Records from a collection:
Start of Block
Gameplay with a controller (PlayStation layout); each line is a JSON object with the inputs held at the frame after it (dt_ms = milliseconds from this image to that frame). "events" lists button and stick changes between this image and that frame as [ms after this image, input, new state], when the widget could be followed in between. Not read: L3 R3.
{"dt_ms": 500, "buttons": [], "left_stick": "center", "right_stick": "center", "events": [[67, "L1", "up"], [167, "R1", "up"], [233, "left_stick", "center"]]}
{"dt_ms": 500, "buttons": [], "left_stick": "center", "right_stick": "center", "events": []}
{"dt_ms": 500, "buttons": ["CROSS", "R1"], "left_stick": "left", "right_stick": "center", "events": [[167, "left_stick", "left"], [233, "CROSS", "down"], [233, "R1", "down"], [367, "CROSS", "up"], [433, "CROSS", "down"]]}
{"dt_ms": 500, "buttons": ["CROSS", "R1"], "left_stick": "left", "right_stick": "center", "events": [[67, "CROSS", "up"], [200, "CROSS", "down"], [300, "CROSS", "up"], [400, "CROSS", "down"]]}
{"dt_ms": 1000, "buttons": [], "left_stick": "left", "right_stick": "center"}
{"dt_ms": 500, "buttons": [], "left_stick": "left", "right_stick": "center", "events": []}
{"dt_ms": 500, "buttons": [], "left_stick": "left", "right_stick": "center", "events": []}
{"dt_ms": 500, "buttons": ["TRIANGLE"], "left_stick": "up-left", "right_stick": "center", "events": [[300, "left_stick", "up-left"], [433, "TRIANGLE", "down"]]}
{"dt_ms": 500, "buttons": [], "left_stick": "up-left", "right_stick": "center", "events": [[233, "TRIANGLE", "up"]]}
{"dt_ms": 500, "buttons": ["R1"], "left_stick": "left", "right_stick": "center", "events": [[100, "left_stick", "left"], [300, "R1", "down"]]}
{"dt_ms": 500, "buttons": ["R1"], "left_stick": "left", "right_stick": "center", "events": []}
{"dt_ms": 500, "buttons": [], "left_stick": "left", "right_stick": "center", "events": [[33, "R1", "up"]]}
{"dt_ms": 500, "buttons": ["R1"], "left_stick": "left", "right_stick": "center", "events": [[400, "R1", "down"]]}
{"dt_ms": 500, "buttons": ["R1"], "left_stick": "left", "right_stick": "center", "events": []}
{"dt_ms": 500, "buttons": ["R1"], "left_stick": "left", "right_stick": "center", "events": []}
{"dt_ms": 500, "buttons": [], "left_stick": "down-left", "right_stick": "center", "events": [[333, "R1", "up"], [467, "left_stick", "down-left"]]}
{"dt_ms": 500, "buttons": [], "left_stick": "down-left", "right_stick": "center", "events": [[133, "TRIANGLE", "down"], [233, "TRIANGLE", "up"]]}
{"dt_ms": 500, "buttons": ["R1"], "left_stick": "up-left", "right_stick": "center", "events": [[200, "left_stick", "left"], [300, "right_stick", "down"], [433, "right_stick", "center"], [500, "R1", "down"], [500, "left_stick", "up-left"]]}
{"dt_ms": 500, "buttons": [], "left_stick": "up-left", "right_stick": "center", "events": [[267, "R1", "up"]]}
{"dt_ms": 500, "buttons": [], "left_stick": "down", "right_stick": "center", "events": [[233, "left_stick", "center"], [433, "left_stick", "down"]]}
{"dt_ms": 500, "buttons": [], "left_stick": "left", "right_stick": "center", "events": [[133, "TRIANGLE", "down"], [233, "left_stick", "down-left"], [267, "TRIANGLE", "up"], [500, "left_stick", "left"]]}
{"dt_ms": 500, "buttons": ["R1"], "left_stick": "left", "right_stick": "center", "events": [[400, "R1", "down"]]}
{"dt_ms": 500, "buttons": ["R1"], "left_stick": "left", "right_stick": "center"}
End of Block
- _Action item_:
All the data must be duplicated exactly, with nothing added or removed.

- _Task output_:
Gameplay with a controller (PlayStation layout); each line is a JSON object with the inputs held at the frame after it (dt_ms = milliseconds from this image to that frame). "events" lists button and stick changes between this image and that frame as [ms after this image, input, new state], when the widget could be followed in between. Not read: L3 R3.
{"dt_ms": 500, "buttons": [], "left_stick": "center", "right_stick": "center", "events": [[67, "L1", "up"], [167, "R1", "up"], [233, "left_stick", "center"]]}
{"dt_ms": 500, "buttons": [], "left_stick": "center", "right_stick": "center", "events": []}
{"dt_ms": 500, "buttons": ["CROSS", "R1"], "left_stick": "left", "right_stick": "center", "events": [[167, "left_stick", "left"], [233, "CROSS", "down"], [233, "R1", "down"], [367, "CROSS", "up"], [433, "CROSS", "down"]]}
{"dt_ms": 500, "buttons": ["CROSS", "R1"], "left_stick": "left", "right_stick": "center", "events": [[67, "CROSS", "up"], [200, "CROSS", "down"], [300, "CROSS", "up"], [400, "CROSS", "down"]]}
{"dt_ms": 1000, "buttons": [], "left_stick": "left", "right_stick": "center"}
{"dt_ms": 500, "buttons": [], "left_stick": "left", "right_stick": "center", "events": []}
{"dt_ms": 500, "buttons": [], "left_stick": "left", "right_stick": "center", "events": []}
{"dt_ms": 500, "buttons": ["TRIANGLE"], "left_stick": "up-left", "right_stick": "center", "events": [[300, "left_stick", "up-left"], [433, "TRIANGLE", "down"]]}
{"dt_ms": 500, "buttons": [], "left_stick": "up-left", "right_stick": "center", "events": [[233, "TRIANGLE", "up"]]}
{"dt_ms": 500, "buttons": ["R1"], "left_stick": "left", "right_stick": "center", "events": [[100, "left_stick", "left"], [300, "R1", "down"]]}
{"dt_ms": 500, "buttons": ["R1"], "left_stick": "left", "right_stick": "center", "events": []}
{"dt_ms": 500, "buttons": [], "left_stick": "left", "right_stick": "center", "events": [[33, "R1", "up"]]}
{"dt_ms": 500, "buttons": ["R1"], "left_stick": "left", "right_stick": "center", "events": [[400, "R1", "down"]]}
{"dt_ms": 500, "buttons": ["R1"], "left_stick": "left", "right_stick": "center", "events": []}
{"dt_ms": 500, "buttons": ["R1"], "left_stick": "left", "right_stick": "center", "events": []}
{"dt_ms": 500, "buttons": [], "left_stick": "down-left", "right_stick": "center", "events": [[333, "R1", "up"], [467, "left_stick", "down-left"]]}
{"dt_ms": 500, "buttons": [], "left_stick": "down-left", "right_stick": "center", "events": [[133, "TRIANGLE", "down"], [233, "TRIANGLE", "up"]]}
{"dt_ms": 500, "buttons": ["R1"], "left_stick": "up-left", "right_stick": "center", "events": [[200, "left_stick", "left"], [300, "right_stick", "down"], [433, "right_stick", "center"], [500, "R1", "down"], [500, "left_stick", "up-left"]]}
{"dt_ms": 500, "buttons": [], "left_stick": "up-left", "right_stick": "center", "events": [[267, "R1", "up"]]}
{"dt_ms": 500, "buttons": [], "left_stick": "down", "right_stick": "center", "events": [[233, "left_stick", "center"], [433, "left_stick", "down"]]}
{"dt_ms": 500, "buttons": [], "left_stick": "left", "right_stick": "center", "events": [[133, "TRIANGLE", "down"], [233, "left_stick", "down-left"], [267, "TRIANGLE", "up"], [500, "left_stick", "left"]]}
{"dt_ms": 500, "buttons": ["R1"], "left_stick": "left", "right_stick": "center", "events": [[400, "R1", "down"]]}
{"dt_ms": 500, "buttons": ["R1"], "left_stick": "left", "right_stick": "center"}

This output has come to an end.